The post regarding Shon Hopwood found its way to the New York Times in an article written by the highly regarded Adam Liptak. The article is entitled The Robber, the Judge, and the Case for Leniency. Initially, I am glad that Shon’s story of redemption is receiving attention. I am a (happily) chagrined that Shon’s story of redemption starts with my mistaken gut. But, that is not why I am writing this post.
In the article, Mr. Liptak, a wonderfully able reporter, wrote the following, “Judge Kopf, who sentenced Mr. Hopwood, also declined to talk, on the interesting theory that ‘such interviews could be seen as backhanded endorsements of the media companies’ requesting them.” (My emphasis.) I think Mr. Liptak was being kind.
When I turned down Mr. Liptak’s e-mail request for an interview, my return e-mail stated the following:
I have turned down all interview requests related to my blog which are generated by media sources that are run for profit. I have the perhaps goofy view that such interviews could be seen as backhanded endorsements of the media companies by a judge. So, with respect, I respectfully decline your kind invitation. If it makes you feel any better, I turned down the Huff Post too. (That was sardonic!)
All the best.
In his article, Mr. Liptak could have made me out to be an even bigger idiot had he decided to get (justifiably) snarky about my inarticulate reasons for telling him to pound sand. So, I want to say: “Thanks Adam.” (I am about to pee my pants over the opportunity to call a New York Times writer by his first name!) But that’s not why I am writing this post.
So, why I am writing this post? I am writing this post because I want to make clear why I don’t and won’t do interviews with the profit-making media about this blog. My reasons are these:
* If I give one interview to a member of the commercial media, I would feel obligated to give other interviews on the same subject to other members of the for-profit media. I don’t want to take the time required to be even-handed.

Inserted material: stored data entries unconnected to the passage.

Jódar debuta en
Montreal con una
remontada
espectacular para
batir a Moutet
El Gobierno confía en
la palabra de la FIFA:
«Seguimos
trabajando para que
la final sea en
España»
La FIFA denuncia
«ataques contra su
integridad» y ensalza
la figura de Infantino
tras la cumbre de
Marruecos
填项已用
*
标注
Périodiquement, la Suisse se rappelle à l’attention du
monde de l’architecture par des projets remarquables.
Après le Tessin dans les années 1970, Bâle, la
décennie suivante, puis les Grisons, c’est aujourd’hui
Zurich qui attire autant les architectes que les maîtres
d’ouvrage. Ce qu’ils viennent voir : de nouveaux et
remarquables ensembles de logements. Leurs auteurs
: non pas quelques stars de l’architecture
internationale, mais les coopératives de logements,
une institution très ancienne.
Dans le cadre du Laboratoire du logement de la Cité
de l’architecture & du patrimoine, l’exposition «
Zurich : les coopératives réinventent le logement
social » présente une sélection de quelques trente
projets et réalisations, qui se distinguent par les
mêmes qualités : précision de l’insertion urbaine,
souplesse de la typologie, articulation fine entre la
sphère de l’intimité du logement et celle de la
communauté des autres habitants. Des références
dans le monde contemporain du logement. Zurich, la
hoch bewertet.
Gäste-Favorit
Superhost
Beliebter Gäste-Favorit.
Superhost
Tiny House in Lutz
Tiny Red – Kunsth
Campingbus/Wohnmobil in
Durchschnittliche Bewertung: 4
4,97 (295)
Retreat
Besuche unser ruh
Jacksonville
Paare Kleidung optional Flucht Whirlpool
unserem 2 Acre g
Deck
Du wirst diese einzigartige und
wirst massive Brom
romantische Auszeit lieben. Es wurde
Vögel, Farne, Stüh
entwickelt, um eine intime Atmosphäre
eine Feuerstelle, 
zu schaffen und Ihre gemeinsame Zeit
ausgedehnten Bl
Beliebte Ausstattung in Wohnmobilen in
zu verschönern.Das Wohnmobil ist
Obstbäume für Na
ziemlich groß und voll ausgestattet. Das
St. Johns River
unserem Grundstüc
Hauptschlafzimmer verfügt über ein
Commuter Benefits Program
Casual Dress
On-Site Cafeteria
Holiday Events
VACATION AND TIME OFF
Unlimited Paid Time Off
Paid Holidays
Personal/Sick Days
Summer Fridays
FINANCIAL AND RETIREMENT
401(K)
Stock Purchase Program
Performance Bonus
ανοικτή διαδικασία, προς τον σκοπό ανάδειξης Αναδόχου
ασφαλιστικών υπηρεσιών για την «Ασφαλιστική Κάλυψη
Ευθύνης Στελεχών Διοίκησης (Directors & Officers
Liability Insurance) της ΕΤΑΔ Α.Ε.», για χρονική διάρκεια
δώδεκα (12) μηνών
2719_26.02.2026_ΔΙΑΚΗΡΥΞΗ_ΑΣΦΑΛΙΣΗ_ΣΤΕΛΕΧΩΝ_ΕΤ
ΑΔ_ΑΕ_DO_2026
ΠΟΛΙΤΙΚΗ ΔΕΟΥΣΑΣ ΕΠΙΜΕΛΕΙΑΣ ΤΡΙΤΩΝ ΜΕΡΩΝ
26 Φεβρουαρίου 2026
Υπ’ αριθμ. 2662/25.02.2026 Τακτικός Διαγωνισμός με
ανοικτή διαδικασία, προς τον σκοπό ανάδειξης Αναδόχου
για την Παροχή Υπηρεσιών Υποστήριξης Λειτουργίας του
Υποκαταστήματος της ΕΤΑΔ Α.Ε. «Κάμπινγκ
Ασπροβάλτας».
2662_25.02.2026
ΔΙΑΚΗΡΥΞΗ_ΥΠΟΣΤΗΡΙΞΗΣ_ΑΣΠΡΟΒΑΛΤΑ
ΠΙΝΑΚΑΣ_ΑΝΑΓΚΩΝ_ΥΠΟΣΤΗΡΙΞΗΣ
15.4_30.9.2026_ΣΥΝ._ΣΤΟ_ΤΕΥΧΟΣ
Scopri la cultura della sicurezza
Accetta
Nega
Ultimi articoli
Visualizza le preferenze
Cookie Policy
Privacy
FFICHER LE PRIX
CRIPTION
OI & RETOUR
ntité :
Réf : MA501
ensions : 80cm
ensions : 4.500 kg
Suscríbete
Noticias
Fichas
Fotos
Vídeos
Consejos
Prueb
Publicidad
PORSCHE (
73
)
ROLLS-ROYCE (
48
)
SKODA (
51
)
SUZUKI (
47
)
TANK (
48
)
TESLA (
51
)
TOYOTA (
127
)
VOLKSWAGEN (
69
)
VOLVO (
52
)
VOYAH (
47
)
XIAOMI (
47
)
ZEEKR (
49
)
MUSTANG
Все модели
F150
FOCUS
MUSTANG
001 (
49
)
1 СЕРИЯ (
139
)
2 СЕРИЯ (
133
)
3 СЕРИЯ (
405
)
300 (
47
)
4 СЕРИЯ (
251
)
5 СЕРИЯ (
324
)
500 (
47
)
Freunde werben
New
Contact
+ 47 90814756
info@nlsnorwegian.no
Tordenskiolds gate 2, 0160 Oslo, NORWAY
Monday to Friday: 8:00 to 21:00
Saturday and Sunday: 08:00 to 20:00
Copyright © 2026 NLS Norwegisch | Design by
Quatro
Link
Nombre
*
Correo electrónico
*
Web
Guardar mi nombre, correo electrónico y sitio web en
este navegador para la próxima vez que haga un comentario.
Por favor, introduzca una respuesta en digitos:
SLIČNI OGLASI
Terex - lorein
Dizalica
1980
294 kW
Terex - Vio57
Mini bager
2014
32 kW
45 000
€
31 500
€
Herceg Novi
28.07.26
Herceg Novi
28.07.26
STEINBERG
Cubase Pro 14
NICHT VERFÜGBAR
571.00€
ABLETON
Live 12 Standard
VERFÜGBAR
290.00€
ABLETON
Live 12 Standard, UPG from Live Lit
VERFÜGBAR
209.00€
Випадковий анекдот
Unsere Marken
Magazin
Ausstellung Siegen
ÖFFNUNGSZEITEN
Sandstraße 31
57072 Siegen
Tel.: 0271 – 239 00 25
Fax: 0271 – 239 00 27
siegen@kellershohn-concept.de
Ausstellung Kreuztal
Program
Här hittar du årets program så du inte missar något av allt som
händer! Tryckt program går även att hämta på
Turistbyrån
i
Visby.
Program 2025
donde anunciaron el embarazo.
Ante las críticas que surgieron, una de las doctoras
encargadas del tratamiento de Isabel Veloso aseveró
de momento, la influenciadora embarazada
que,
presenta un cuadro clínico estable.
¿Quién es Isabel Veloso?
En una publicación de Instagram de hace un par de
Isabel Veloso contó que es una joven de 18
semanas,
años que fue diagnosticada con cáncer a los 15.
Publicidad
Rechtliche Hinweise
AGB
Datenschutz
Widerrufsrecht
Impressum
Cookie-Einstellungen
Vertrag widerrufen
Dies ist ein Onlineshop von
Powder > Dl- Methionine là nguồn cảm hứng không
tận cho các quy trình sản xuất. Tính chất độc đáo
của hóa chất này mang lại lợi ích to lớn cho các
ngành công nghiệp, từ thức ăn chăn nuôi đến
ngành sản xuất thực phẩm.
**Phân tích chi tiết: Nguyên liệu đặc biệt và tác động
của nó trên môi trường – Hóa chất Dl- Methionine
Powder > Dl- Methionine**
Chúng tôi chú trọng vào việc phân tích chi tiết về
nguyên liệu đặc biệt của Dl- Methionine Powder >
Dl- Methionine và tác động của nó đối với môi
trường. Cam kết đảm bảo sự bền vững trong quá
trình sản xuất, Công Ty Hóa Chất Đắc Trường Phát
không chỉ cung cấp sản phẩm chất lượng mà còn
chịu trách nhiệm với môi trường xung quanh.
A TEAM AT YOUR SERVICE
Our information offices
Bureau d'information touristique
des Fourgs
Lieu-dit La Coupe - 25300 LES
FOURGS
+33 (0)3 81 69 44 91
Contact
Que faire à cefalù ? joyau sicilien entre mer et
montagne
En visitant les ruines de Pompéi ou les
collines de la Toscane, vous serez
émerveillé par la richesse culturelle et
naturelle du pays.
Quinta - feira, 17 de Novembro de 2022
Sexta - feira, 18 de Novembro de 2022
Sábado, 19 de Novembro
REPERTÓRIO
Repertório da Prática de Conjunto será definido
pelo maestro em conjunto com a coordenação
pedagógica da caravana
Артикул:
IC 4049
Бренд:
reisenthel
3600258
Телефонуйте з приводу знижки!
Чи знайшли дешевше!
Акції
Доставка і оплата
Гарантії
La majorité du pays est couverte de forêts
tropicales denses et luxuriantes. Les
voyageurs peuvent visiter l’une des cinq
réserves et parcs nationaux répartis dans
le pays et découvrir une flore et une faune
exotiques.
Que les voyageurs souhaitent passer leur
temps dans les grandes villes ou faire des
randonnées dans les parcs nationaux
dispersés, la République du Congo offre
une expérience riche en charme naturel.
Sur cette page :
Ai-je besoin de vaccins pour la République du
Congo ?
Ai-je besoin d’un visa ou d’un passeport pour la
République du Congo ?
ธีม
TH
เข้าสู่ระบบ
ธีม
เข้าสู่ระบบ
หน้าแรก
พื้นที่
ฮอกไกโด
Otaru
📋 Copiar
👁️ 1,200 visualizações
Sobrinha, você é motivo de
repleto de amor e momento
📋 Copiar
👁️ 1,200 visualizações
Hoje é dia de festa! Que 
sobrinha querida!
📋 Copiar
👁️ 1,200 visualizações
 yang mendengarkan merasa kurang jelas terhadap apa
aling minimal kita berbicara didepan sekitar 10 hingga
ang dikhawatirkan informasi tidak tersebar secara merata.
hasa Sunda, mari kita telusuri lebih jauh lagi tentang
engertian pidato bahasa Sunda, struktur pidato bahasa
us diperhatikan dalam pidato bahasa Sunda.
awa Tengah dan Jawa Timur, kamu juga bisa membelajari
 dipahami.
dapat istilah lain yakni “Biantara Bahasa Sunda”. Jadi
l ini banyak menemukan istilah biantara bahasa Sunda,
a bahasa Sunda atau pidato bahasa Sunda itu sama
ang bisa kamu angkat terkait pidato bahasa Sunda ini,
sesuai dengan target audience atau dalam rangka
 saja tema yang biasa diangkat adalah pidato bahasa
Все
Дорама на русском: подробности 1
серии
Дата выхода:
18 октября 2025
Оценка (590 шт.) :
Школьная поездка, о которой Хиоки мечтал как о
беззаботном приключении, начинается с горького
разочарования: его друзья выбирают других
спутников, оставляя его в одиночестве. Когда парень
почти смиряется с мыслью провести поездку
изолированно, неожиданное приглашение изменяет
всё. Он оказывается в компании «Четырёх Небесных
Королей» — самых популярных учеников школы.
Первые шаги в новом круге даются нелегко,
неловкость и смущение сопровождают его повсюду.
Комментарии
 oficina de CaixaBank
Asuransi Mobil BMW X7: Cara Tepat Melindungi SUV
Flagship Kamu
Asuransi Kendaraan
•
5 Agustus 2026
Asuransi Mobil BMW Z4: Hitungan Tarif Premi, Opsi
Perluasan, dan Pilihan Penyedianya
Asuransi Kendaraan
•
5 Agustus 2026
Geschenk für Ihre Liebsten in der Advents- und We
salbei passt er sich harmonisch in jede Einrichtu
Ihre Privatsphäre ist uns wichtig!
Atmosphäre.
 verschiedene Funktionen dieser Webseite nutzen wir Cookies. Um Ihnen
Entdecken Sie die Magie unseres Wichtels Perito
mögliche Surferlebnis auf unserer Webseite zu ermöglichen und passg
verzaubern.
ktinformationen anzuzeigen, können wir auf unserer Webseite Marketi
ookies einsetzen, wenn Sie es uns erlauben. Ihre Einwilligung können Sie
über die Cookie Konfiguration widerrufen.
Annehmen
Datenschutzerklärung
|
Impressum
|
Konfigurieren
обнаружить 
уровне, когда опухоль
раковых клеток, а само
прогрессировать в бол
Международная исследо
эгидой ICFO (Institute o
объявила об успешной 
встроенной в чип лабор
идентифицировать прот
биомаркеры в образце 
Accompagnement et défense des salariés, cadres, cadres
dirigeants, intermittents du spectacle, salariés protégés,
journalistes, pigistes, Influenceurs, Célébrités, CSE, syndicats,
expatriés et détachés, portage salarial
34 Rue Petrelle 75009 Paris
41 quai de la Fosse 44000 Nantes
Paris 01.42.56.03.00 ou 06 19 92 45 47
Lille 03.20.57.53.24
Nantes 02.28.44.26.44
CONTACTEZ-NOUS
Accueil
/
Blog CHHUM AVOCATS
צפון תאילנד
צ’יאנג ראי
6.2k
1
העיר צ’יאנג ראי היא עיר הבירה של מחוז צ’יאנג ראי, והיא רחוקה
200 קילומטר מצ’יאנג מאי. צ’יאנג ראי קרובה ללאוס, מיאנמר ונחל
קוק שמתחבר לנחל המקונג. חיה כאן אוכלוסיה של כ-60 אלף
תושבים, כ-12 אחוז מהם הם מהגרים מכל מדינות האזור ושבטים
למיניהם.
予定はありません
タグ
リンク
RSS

* I am a control freak. I can control what I write in this blog. I can’t control what is written by someone else about what I said orally during an interview.
* Because blogging is not wide-spread among federal judges, I am aware that I am pushing ethical boundaries. It might not seem that way, but I spend a lot of time considering the ethical pitfalls to avoid when I write a post. I simply don’t want to worry about trying to figure out those same ethical boundaries when giving interviews about this blog.
* Finally, and maybe this is the best reason, my beloved Grandmother used to call me “a shy boy” and, while no longer a boy, her characterization otherwise remains accurate. The great thing about writing a blog (or a law review article or a book for that matter) is that you can hide behind the words you write without otherwise revealing yourself in an unguarded moment. That is very important to me.
Now, some of you may remember that I participated in a radio interview with two Irish lawyers. (Incidentally, it was that interview that caused me to think through the whole business of interviews.) As I earlier wrote, I believe the Irish interview was a horse of a different color. That is because the program was on the Irish equivalent of our public radio network, it was program dedicated exclusively to legal affairs, and it was conducted solely by two Irish trial lawyers.
As I reread this post, I try to put myself in the mind of the reader. Having done that, I suspect that many readers will find this post suitable for the “who gives a shit” bin. If so, I am sorry. But, to stay with a theme developed in other posts, my “gut” tells me that I should clearly explain myself. While my “gut” sucks in some situations, I don’t think this is one of them.